黑店!

尽管是个黑店,这些男人们也是如同眼睛掉在老板娘身上一般移不开。

老板娘扭着腰肢,又来到季洮面前,搭着他的肩妩媚一笑。

“章檀姑娘请自重!”

章檀?她叫章檀?

江朔有一种直觉,季洮和章檀之间绝对不止经常出差的御林军和客栈老板娘之间的关系。

就在江朔揣测之时,章檀突然用手紧紧扼住季洮啊脖子,章檀的指甲锋利无比,显然不是普通人。

“你知道我们是什么人吗?”江朔大喊!

士兵把她团团围住。

“什么人现在都是在我客栈中的人,进了我的客栈就必须遵守我客栈的规矩,否则拿钱赎人!”

“多少钱?”

“也不多,白银三百两!”

这还不多!

江朔这一车粮食还不过三百两,还是问问什么规矩吧。

“规矩很简单,就是赌一把!赌赢了自然就把他还给你,我这个人最是讲信用!”

江朔命所有人都退下保护官粮,他则跟着章檀进入了地下室。

这地下室中通道复杂,两侧全是膘肥体壮的大汉守着。

果然是黑店!

“游戏规则很简单!卡片有三种,小人,老虎和枪,我们让在场的三十人随机画纸牌放入我的密箱之中,我们抽卡对决!小人怕老虎,老虎怕枪,枪怕小人!”

第一局的筹码是一两!

江朔抽出三张,章檀抽出三张。

双方各拿出一张,翻开。

江朔,输!

不过是第一局,江朔毫无压力。

第二局十两!

江朔,输!

江朔只感觉这是个比拼运气的游戏,他只觉得自己运气不好。

第三局一百两!

江朔,输!

不,不对,运气再不好也有一局能赢,江朔冷汗直流,现在不仅输了一百一十一两,季洮的命还掐在她的手里!

只见江朔稍加思索,随后哈哈大笑。

第四局江朔赢!

第五局江朔赢!

第六局江朔赢!

章檀再也笑不出来。

江朔调侃道,“怎么,现在就开始害怕了吗?赌局可是还没结束哦!”

“害怕?我唯一害怕的就是你作弊!”

“作弊?这赌局不就是本身不公平吗?”

“不公平?笑话!不会怕赢不了我就说是赌局的问题?”

江朔自信地开口道:“随机画牌,这看似牌的结果不可控,我们只能靠自己所得的手牌猜测箱中各种牌的数量。”

“可是!”

“这一切都建立在牌真的随机画的前提下,而你却执意只出枪牌!一百两与一两的赌局都出枪牌,这实在有些可疑!”

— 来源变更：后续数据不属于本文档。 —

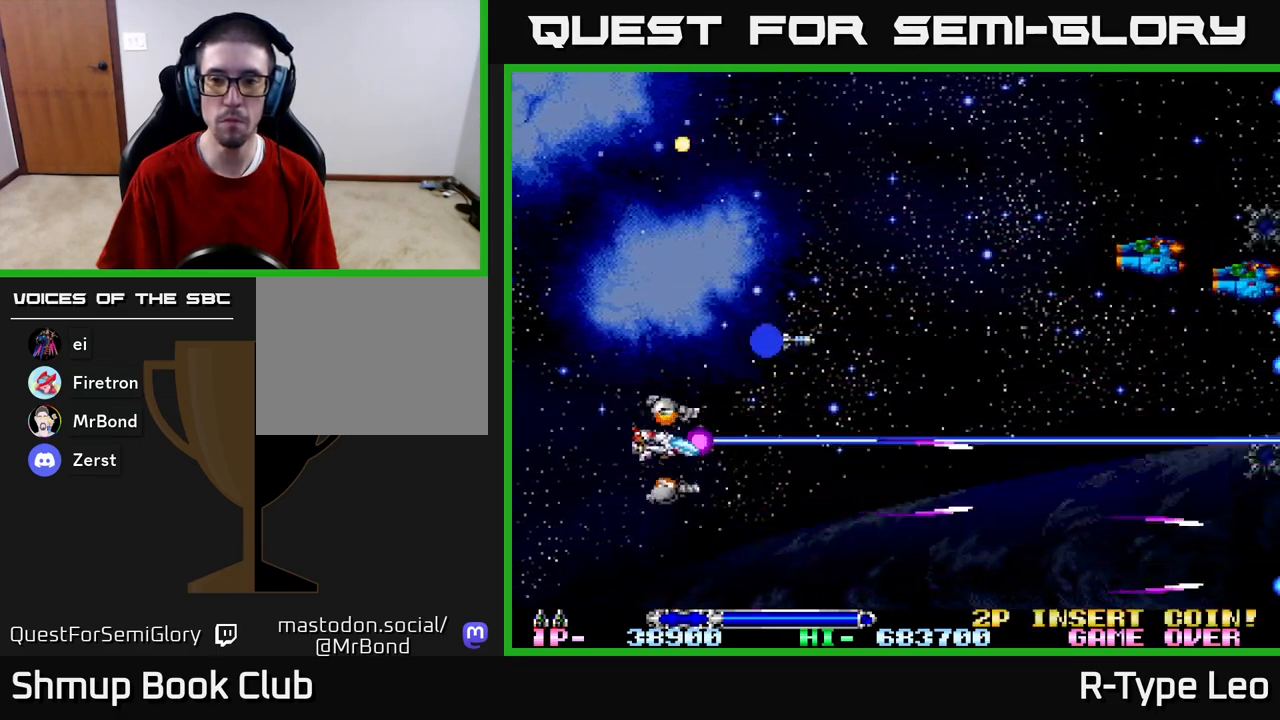
{"buttons": ["R2", "DPAD_UP"], "left_stick": "center", "right_stick": "center", "events": []}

章檀微微一笑,美丽动人。“怎么我爱出枪,有什么问题吗?”

“不不不,是因为你出枪,不会输!”

“荒唐!概率都是随机的,怎么会有不会输这一说呢?”

“因为你让二十人画枪和小人,剩下的十人随机画,这样抽到老虎的概率就非常小,只要你出小人牌,即可立于不败之地!”

章檀冷汗直流,这么多年她从未败过,今日她算是第一次被人看透!

眼前人是什么人?

“我最讲诚信,这个呆子还你便是!”

一群人把季洮扔了出来。

江朔刚从地下室出来,黑衣军团的首领便来禀报,这一夜粮食遭到了好几次袭击,全靠着黑衣军团与御林军的配合才能保护好。

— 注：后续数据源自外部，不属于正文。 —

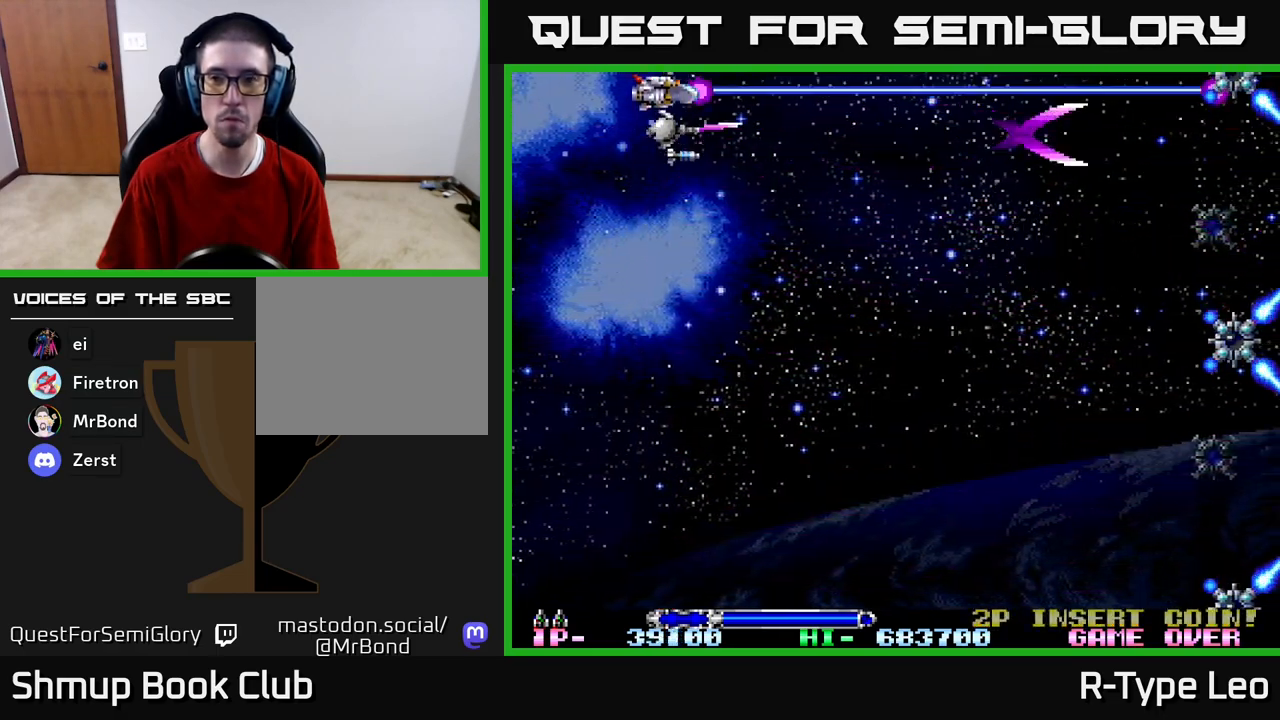
{"buttons": ["R2", "DPAD_DOWN"], "left_stick": "center", "right_stick": "center", "events": [[83, "DPAD_UP", "up"], [250, "DPAD_DOWN", "down"]]}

“这恐怕只是试探,真正来劫镖的时刻可能是换防的时候!”

每次护镖为了节省兵力,都会采取一部分人休息一部分人站岗的形式,而换防是最混乱的时候,只怕这次又是那五皇子派来的人前来捣乱的。

如果是五皇子恐怕劫镖事小,他若是找机会将这官粮烧为灰烬那就麻烦了。

“一定要在换防时加强布防!”江朔吩咐季洮。

“是!”

果然如同江朔所料,换防时大批人来骚扰,被他一一拿下!

他明明没有走寻常的官道,这荒山野岭也不可能有劫匪,他们是怎么知道这的呢?

季洮也明白了江朔的意思,“您是说队伍里有奸细?”

“一试便知!”

“绝对不是御林军,这几个人都是我亲自挑选层层把关,如果奸细出在御林军,我愿意以死谢罪!”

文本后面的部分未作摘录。